● **WORK TO COMPLETE**:
1. Quote the passage of the Manila nightlife article word for word, starting at "It had been" and ending at "for undisclosed reasons.".
2. Turn the paragraph of the Manila nightlife article that begins "It had been" into a short bulleted list that keeps its main facts.

● **DOCUMENT EXCERPT**:
= Beginning of Section =

Smoove Like Butta

On a raw stage elevated slightly above a throbbing crowd bathed in red light, Butta B leaned over the decks, squished on both sides by her friends, all of them swaying back and forth blissfully. This was the Kitsuné Club Night party in Manila from July and was the biggest underground dance music event since the pandemic started two and a half years ago. Butta—who goes by Bea Alonso Te during day light hours—is the it-girl around town there, so Kitsuné didn’t hesitate to book her for such a special event. The party signaled the restart of nightlife in the Filipino megacity, which was decimated by the pandemic.

It had been a a bit of a struggle for party people across Metro Manila even before the Rona hit. Iconic venue B-Side, which helped usher in today’s progressive club culture, shuttered its doors in late 2018 due to gentrification. A few months later, techno mainstay Time also closed up, a casualty of the active drug war. Just months later, The Void opened as a new haven for techno and house only to shut down nearly immediately for undisclosed reasons.

Then in March of 2020 COVID hit fast and hard, the start of what was one of the world’s longest and most strict pandemic responses. For 18 months, a curfew no later than midnight held sway, starting much earlier during the series of revolving lockdowns that kept people indoors for months at a time. Liquor bans were common and travel was heavily restricted. “It was pretty rough,” Butta recalls. “I basically lost my livelihood for close to two years. It felt like my whole life and career were just stuck on pause.”

= End of Section =

● **DATASET EXTRACT**:

= Beginning of Section =

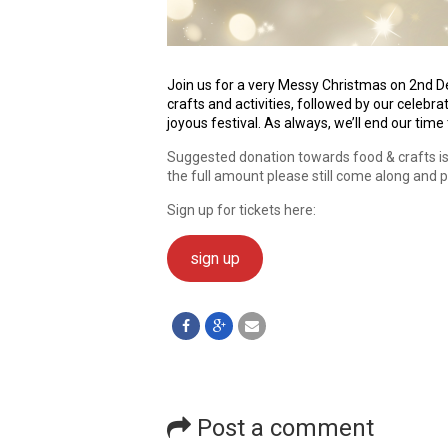
Join us for a very Messy Christmas on 2nd D
crafts and activities, followed by our celebr
joyous festival. As always, we’ll end our time
Suggested donation towards food & crafts is £
the full amount please still come along and 
Sign up for tickets here:
sign up
Post a comment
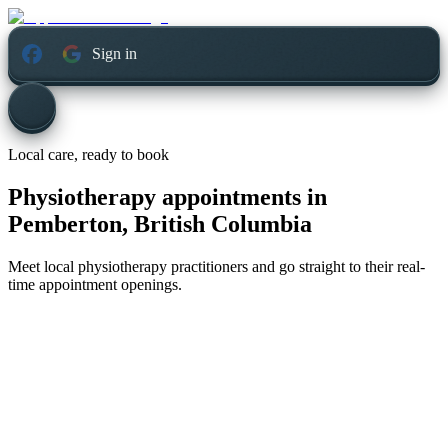
Sign in
Local care, ready to book
Physiotherapy appointments in
Pemberton, British Columbia
Meet local physiotherapy practitioners and go straight to their real-
time appointment openings.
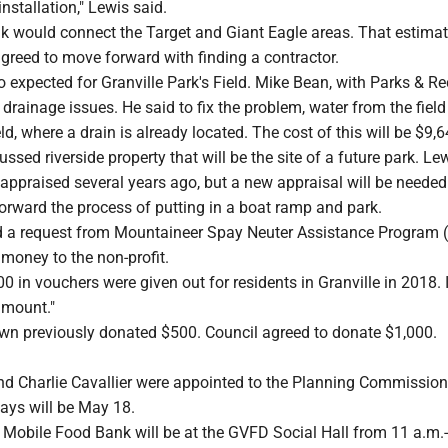
nstallation," Lewis said.
k would connect the Target and Giant Eagle areas. That estima
greed to move forward with finding a contractor.
 expected for Granville Park's Field. Mike Bean, with Parks & Re
 drainage issues. He said to fix the problem, water from the field
ield, where a drain is already located. The cost of this will be $9,
ussed riverside property that will be the site of a future park. Le
 appraised several years ago, but a new appraisal will be neede
orward the process of putting in a boat ramp and park.
ed a request from Mountaineer Spay Neuter Assistance Program 
money to the non-profit.
00 in vouchers were given out for residents in Granville in 2018. 
amount."
own previously donated $500. Council agreed to donate $1,000.
d Charlie Cavallier were appointed to the Planning Commission
ys will be May 18.
Mobile Food Bank will be at the GVFD Social Hall from 11 a.m.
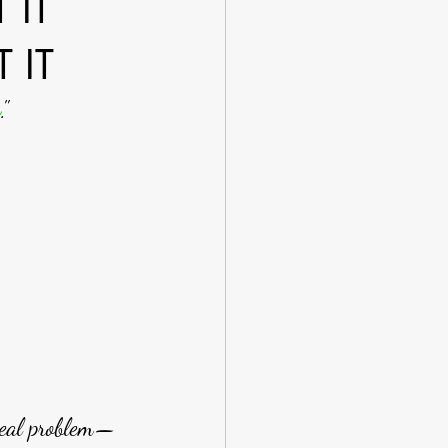
 IT
 IT
g
." 
real problem—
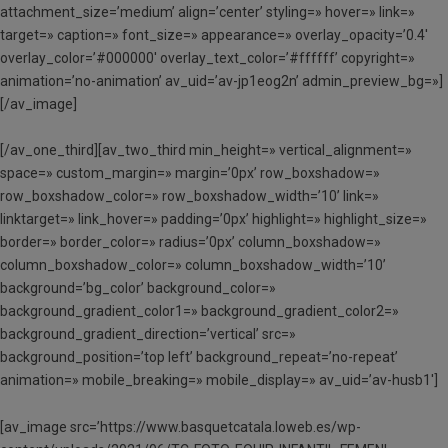
attachment_size=’medium’ align=’center’ styling=» hover=» link=»
target=» caption=» font_size=» appearance=» overlay_opacity=’0.4′
overlay_color=’#000000′ overlay_text_color=’#ffffff’ copyright=»
animation=’no-animation’ av_uid=’av-jp1eog2n’ admin_preview_bg=»]
[/av_image]
[/av_one_third][av_two_third min_height=» vertical_alignment=»
space=» custom_margin=» margin=’0px’ row_boxshadow=»
row_boxshadow_color=» row_boxshadow_width=’10’ link=»
linktarget=» link_hover=» padding=’0px’ highlight=» highlight_size=»
border=» border_color=» radius=’0px’ column_boxshadow=»
column_boxshadow_color=» column_boxshadow_width=’10’
background=’bg_color’ background_color=»
background_gradient_color1=» background_gradient_color2=»
background_gradient_direction=’vertical’ src=»
background_position=’top left’ background_repeat=’no-repeat’
animation=» mobile_breaking=» mobile_display=» av_uid=’av-husb1′]
[av_image src=’https://www.basquetcatala.loweb.es/wp-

= End of Section =

● **RESPONSES TO THE TASKS**:
1.
It had been a a bit of a struggle for party people across Metro Manila even before the Rona hit. Iconic venue B-Side, which helped usher in today’s progressive club culture, shuttered its doors in late 2018 due to gentrification. A few months later, techno mainstay Time also closed up, a casualty of the active drug war. Just months later, The Void opened as a new haven for techno and house only to shut down nearly immediately for undisclosed reasons.

2.
- Party people across Metro Manila were already struggling before the pandemic.
- B-Side, an iconic venue that helped usher in today's progressive club culture, closed in late 2018 because of gentrification.
- A few months later, the techno mainstay Time also closed, a casualty of the active drug war.
- Months after that, The Void opened as a new haven for techno and house but shut down almost immediately for undisclosed reasons.